• **Excerpts from a dataset**:
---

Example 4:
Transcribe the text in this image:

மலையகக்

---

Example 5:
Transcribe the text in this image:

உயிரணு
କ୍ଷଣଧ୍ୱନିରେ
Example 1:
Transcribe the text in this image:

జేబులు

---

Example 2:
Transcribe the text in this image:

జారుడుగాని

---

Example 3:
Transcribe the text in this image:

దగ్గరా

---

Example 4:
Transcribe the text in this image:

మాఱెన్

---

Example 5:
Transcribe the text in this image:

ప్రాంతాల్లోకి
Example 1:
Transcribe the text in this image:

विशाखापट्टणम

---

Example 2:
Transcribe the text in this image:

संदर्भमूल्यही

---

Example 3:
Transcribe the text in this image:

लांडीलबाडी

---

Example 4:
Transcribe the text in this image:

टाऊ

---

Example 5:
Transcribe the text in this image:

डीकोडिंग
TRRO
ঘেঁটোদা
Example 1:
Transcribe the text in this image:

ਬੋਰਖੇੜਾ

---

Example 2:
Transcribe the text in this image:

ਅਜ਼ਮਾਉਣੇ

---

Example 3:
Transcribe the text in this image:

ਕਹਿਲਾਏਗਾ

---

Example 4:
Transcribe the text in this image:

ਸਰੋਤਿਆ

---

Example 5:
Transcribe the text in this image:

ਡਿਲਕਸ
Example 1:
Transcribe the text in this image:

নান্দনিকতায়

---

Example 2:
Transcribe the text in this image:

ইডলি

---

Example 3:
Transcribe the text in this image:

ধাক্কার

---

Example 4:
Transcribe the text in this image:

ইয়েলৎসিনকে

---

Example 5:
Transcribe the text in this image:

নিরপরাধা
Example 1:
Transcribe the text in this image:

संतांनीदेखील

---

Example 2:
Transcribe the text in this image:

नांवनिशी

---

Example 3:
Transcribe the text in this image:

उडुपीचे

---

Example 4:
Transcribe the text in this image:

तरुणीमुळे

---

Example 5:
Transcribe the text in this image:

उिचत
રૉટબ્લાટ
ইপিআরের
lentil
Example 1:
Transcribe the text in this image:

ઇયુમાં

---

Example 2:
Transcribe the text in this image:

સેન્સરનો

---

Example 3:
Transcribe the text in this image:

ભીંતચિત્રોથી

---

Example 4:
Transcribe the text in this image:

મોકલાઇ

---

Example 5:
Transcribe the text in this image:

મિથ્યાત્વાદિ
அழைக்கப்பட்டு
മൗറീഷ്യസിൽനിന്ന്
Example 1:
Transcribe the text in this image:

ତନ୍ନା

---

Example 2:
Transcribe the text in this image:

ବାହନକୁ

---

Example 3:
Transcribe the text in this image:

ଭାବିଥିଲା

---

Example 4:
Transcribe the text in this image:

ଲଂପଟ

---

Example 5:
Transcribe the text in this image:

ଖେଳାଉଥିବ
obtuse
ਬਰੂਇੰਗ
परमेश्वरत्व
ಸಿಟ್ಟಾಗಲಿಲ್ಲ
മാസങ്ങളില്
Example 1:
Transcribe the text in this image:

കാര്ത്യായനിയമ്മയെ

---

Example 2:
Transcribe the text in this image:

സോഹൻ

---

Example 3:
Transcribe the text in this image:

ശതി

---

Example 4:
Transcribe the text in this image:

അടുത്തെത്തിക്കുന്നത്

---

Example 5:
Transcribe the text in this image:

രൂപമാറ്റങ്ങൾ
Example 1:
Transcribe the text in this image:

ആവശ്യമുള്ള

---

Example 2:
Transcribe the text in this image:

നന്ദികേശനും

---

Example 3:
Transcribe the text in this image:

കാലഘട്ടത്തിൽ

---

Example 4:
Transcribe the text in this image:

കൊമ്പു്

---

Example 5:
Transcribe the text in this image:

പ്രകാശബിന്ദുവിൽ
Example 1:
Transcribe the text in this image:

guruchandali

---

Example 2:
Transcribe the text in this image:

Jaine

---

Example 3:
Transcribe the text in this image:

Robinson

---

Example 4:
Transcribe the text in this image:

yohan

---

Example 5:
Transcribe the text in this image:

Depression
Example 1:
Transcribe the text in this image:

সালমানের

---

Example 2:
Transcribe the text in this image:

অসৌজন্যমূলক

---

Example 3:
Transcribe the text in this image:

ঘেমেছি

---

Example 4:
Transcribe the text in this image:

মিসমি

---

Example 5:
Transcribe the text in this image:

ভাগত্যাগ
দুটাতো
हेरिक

• **What you should do**: Copy each of the records above so that nothing differs from the original.

• **Answer to this task**:
---

Example 4:
Transcribe the text in this image:

மலையகக்

---

Example 5:
Transcribe the text in this image:

உயிரணு
କ୍ଷଣଧ୍ୱନିରେ
Example 1:
Transcribe the text in this image:

జేబులు

---

Example 2:
Transcribe the text in this image:

జారుడుగాని

---

Example 3:
Transcribe the text in this image:

దగ్గరా

---

Example 4:
Transcribe the text in this image:

మాఱెన్

---

Example 5:
Transcribe the text in this image:

ప్రాంతాల్లోకి
Example 1:
Transcribe the text in this image:

विशाखापट्टणम

---

Example 2:
Transcribe the text in this image:

संदर्भमूल्यही

---

Example 3:
Transcribe the text in this image:

लांडीलबाडी

---

Example 4:
Transcribe the text in this image:

टाऊ

---

Example 5:
Transcribe the text in this image:

डीकोडिंग
TRRO
ঘেঁটোদা
Example 1:
Transcribe the text in this image:

ਬੋਰਖੇੜਾ

---

Example 2:
Transcribe the text in this image:

ਅਜ਼ਮਾਉਣੇ

---

Example 3:
Transcribe the text in this image:

ਕਹਿਲਾਏਗਾ

---

Example 4:
Transcribe the text in this image:

ਸਰੋਤਿਆ

---

Example 5:
Transcribe the text in this image:

ਡਿਲਕਸ
Example 1:
Transcribe the text in this image:

নান্দনিকতায়

---

Example 2:
Transcribe the text in this image:

ইডলি

---

Example 3:
Transcribe the text in this image:

ধাক্কার

---

Example 4:
Transcribe the text in this image:

ইয়েলৎসিনকে

---

Example 5:
Transcribe the text in this image:

নিরপরাধা
Example 1:
Transcribe the text in this image:

संतांनीदेखील

---

Example 2:
Transcribe the text in this image:

नांवनिशी

---

Example 3:
Transcribe the text in this image:

उडुपीचे

---

Example 4:
Transcribe the text in this image:

तरुणीमुळे

---

Example 5:
Transcribe the text in this image:

उिचत
રૉટબ્લાટ
ইপিআরের
lentil
Example 1:
Transcribe the text in this image:

ઇયુમાં

---

Example 2:
Transcribe the text in this image:

સેન્સરનો

---

Example 3:
Transcribe the text in this image:

ભીંતચિત્રોથી

---

Example 4:
Transcribe the text in this image:

મોકલાઇ

---

Example 5:
Transcribe the text in this image:

મિથ્યાત્વાદિ
அழைக்கப்பட்டு
മൗറീഷ്യസിൽനിന്ന്
Example 1:
Transcribe the text in this image:

ତନ୍ନା

---

Example 2:
Transcribe the text in this image:

ବାହନକୁ

---

Example 3:
Transcribe the text in this image:

ଭାବିଥିଲା

---

Example 4:
Transcribe the text in this image:

ଲଂପଟ

---

Example 5:
Transcribe the text in this image:

ଖେଳାଉଥିବ
obtuse
ਬਰੂਇੰਗ
परमेश्वरत्व
ಸಿಟ್ಟಾಗಲಿಲ್ಲ
മാസങ്ങളില്
Example 1:
Transcribe the text in this image:

കാര്ത്യായനിയമ്മയെ

---

Example 2:
Transcribe the text in this image:

സോഹൻ

---

Example 3:
Transcribe the text in this image:

ശതി

---

Example 4:
Transcribe the text in this image:

അടുത്തെത്തിക്കുന്നത്

---

Example 5:
Transcribe the text in this image:

രൂപമാറ്റങ്ങൾ
Example 1:
Transcribe the text in this image:

ആവശ്യമുള്ള

---

Example 2:
Transcribe the text in this image:

നന്ദികേശനും

---

Example 3:
Transcribe the text in this image:

കാലഘട്ടത്തിൽ

---

Example 4:
Transcribe the text in this image:

കൊമ്പു്

---

Example 5:
Transcribe the text in this image:

പ്രകാശബിന്ദുവിൽ
Example 1:
Transcribe the text in this image:

guruchandali

---

Example 2:
Transcribe the text in this image:

Jaine

---

Example 3:
Transcribe the text in this image:

Robinson

---

Example 4:
Transcribe the text in this image:

yohan

---

Example 5:
Transcribe the text in this image:

Depression
Example 1:
Transcribe the text in this image:

সালমানের

---

Example 2:
Transcribe the text in this image:

অসৌজন্যমূলক

---

Example 3:
Transcribe the text in this image:

ঘেমেছি

---

Example 4:
Transcribe the text in this image:

মিসমি

---

Example 5:
Transcribe the text in this image:

ভাগত্যাগ
দুটাতো
हेरिक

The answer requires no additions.